Por Yolanda Reinoso

 

Yolanda Reinoso
 
Uno de los encuentros más significativos fue en Sri Lanka cuando, en un paseo por los templos budistas de las afueras de Kandy, vi sentados a tres niños puestos el atuendo de los monjes, las cabezas rapadas. Aunque, por su edad, estaban iniciándose, ya mostraban la actitud callada y serena de los monjes adultos. 
 
Cuando niña, esperaba el 1 de junio con ansias porque en la escuela nos daban espumilla o alguna otra golosina, y como mi mundo infantil fue alegre, no entendía bien las realidades de otros niños a quienes veía lustrando zapatos, vendiendo caramelos o pidiendo caridad.

Las escenas durante las vacaciones me parecían francamente extranjeras: niños habitando al borde de la carretera, usando sólo ropa interior o desnudos, los de las zonas agrícolas de la Sierra dirigiendo al ganado con la ayuda de un carrizo y un andar adulto que no correspondía a su edad, los rostros quemados por el sol de la altitud andina.
 
Alumna india. Niños de Emiratos Árabes.

Ni hablar de estos años en que la vida me ha obsequiado la oportunidad de ver otros semblantes tan reales como aquellos. En Kenia, niños y niñas de la tribu Masai transitan envueltos en “shúkà” de rojo intenso, y aunque por tradición el pueblo se dedica al pastoreo, los párvulos de hoy asisten a la escuela. Cuando sonríen, puede verse que ya se les ha extraído los incisivos inferiores como es costumbre en su cultura, y algunos ya tienen las orejas perforadas.

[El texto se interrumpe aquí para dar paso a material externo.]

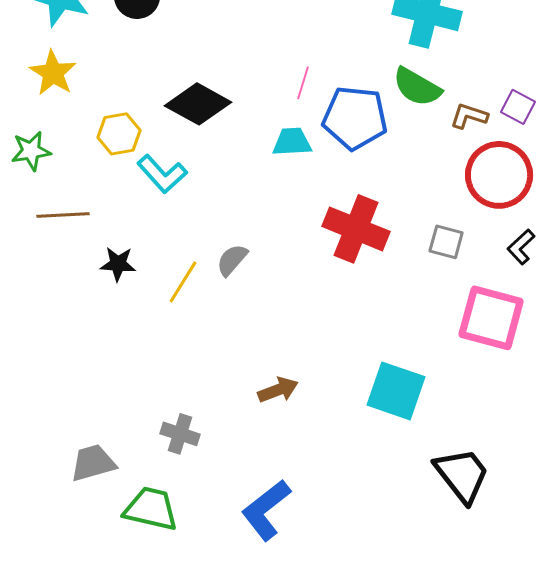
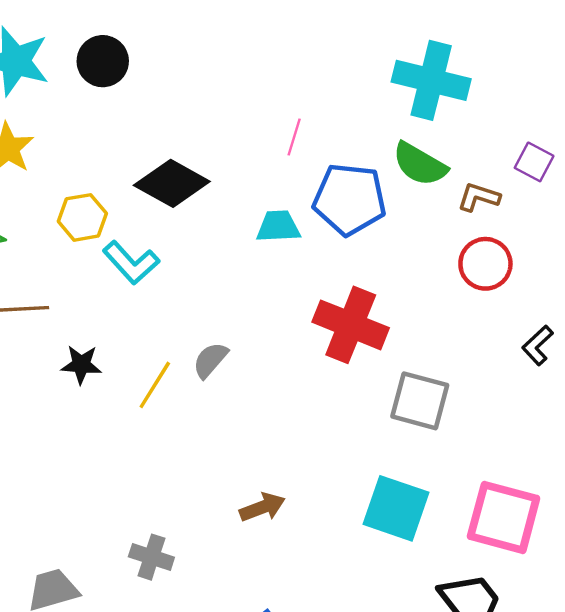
pink line: (303, 83) -> (294, 137), moved
purple square: (518, 107) -> (534, 162), moved
red circle: (499, 175) -> (485, 264), moved, size x0.7
gray square: (446, 242) -> (420, 401), moved, size x1.5
pink square: (491, 318) -> (504, 517), moved

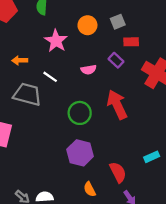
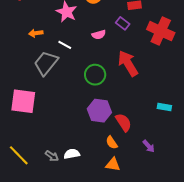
gray trapezoid: (27, 94) -> (46, 63), turned -60
cyan rectangle: (152, 157) -> (164, 107), turned 40
red semicircle: (118, 172) -> (123, 122), moved

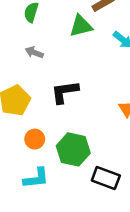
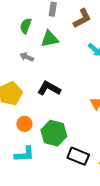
green triangle: (81, 26) -> (50, 39), moved
black L-shape: (65, 92) -> (49, 88), turned 35

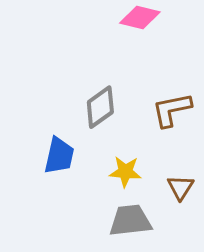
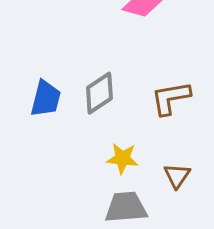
blue trapezoid: (59, 156) -> (46, 99), moved

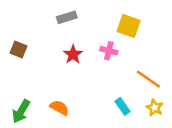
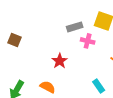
gray rectangle: (67, 17) -> (75, 27), moved
red star: (73, 54) -> (60, 61), moved

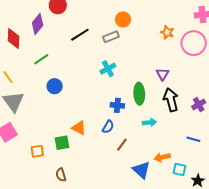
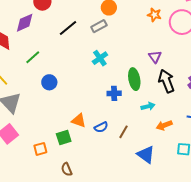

En Uganda, donde los paisajes se parecen mucho a los de la Costa ecuatoriana, los niños andan desnudos y, si viven cerca de la carretera, gustan de correr tras los vehículos de turistas gritando “jambo, jambo!!” En Kampala, no faltan quienes se dedican a vender jugos o a pedir caridad.

Uno de los encuentros más significativos fue en Sri Lanka cuando, en un paseo por los templos budistas de las afueras de Kandy, vi sentados a tres niños puestos el atuendo de los monjes, las cabezas rapadas. Aunque, por su edad, estaban iniciándose, ya mostraban la actitud callada y serena de los monjes adultos. El templo, ubicado en una zona montañosa, rodeado de espesa vegetación y de colinas labradas para el cultivo de té, les evitaba el ruido mundano. Cómo será un día cualquiera en su vida es algo que ignoro, pero imagino que a más de los deberes propios de la estancia monástica, tendrán sus ratos de esparcimiento infantil.

Los niños de Emiratos Árabes me resultan tan conocidos como los ecuatorianos, pues cinco años viviendo en su país no pasaron en vano. La mayoría tiene chofer y empleadas domésticas; los que nacen en el seno de familias más occidentalizadas, asisten a planteles educativos donde se imparte currículo británico o estadounidense, pero aún allí es obligatoria la enseñanza de estudios islámicos y árabe. Desde muy temprana edad, visten a la usanza propia de su cultura, en sus dishdashas blancas y las niñas, mientras no lleguen a la pubertad, lucen vestidos de elaborados bordados típicos,  o ropa de corte occidental.

Infante masai.
Allí pude observar también cómo ciertos hindúes que pertenecen a la región Punjab, maquillan a sus pequeños con delineador negro. Tradicionalmente, se creía que ello los protege del “mal de ojo”, aunque las madres modernas afirman que es una forma de protección solar.

Los niños que viven en ciudades como París o New York, aprenden a movilizarse solos cubriendo distancias largas en metro para ir a la escuela; para ellos, ver la Torre Eiffel o el Empire State es cosa cotidiana. Los de Ámsterdam emplean la bicicleta para transportarse.

Un baguette, un vaso de leche de camella, un elefante paseándose en el parque nacional cercano a la casa, un sari o la danza árabe del rifle es tan normal para otros niños como la espumilla lo es para nosotros.

 Por supuesto, sus realidades difieren además según el hogar, pero olvidando la ubicación geográfica, el idioma, las costumbres alimenticias y culturales que crean diferencias, la condición humana impone en la infancia mundial el rasgo común del gusto por el juego, las golosinas y el apego natural a los padres cuando éstos son afectuosos y protectores. La próxima vez que viaje, observe a la niñez y cuestiónese acerca de lo disímil; hacerlo no sólo pone en perspectiva el contexto propio, sino que nos recuerda que viajar no es únicamente ver sitios sino también conocer un poco de la humanidad.